■ **Available data**:
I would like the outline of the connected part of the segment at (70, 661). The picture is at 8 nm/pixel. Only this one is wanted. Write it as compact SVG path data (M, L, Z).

* * *

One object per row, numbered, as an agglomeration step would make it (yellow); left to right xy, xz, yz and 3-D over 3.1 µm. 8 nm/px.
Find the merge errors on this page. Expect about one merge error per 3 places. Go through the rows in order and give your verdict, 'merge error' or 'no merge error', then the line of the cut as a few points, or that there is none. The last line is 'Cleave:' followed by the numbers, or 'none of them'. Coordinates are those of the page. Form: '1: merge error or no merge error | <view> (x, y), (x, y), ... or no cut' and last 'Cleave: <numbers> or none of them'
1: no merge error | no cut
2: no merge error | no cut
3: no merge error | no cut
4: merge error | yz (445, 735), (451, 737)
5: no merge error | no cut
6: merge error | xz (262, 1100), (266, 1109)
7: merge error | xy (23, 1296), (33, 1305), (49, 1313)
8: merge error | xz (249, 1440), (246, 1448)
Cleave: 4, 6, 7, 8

* * *

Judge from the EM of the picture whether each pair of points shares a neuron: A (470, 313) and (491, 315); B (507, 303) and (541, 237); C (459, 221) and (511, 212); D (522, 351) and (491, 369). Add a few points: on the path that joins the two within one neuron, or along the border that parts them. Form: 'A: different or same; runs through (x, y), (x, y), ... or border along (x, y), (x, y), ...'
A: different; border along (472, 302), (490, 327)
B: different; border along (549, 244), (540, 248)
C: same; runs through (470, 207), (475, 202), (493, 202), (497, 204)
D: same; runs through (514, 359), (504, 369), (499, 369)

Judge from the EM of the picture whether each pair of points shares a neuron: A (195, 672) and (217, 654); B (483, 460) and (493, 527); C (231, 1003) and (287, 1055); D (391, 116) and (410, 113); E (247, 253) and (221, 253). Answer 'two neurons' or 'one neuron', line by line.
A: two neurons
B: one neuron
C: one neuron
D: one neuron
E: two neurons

■ **Problem details**:
Line count for "would": count the lines in the records above that hold this word, and give only the number.

■ **Output below**:
2